Show each line in the listing below that contains the string "roll".

-.-.-

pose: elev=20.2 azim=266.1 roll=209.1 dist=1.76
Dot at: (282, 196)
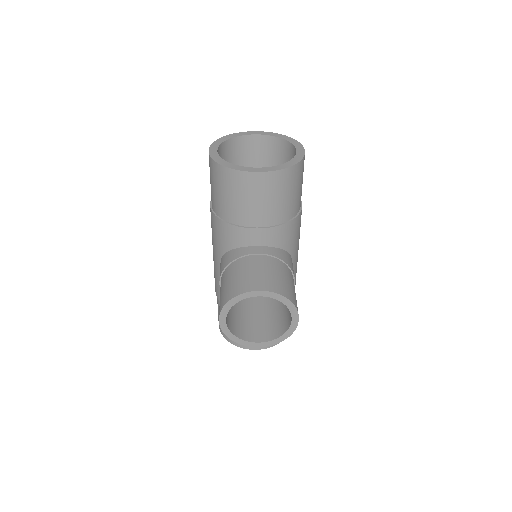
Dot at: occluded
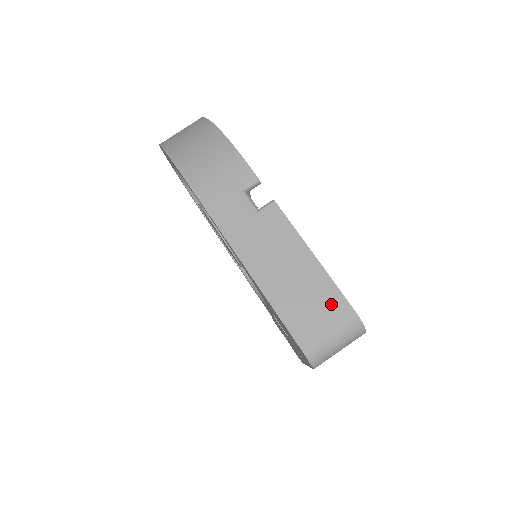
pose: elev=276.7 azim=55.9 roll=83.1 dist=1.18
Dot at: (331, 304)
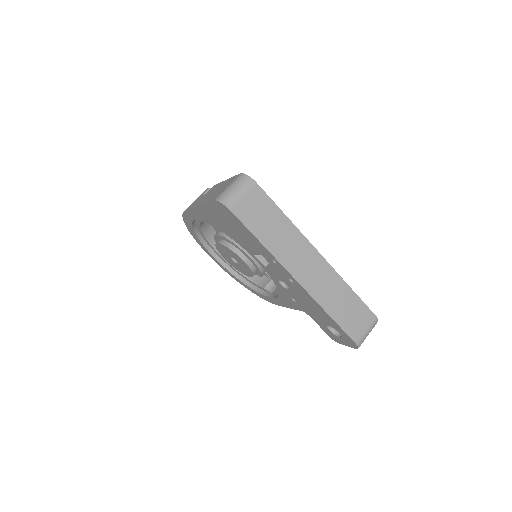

-.-.-

- _Written reply_:
pose: elev=20.2 azim=266.1 roll=209.1 dist=1.76
pose: elev=276.7 azim=55.9 roll=83.1 dist=1.18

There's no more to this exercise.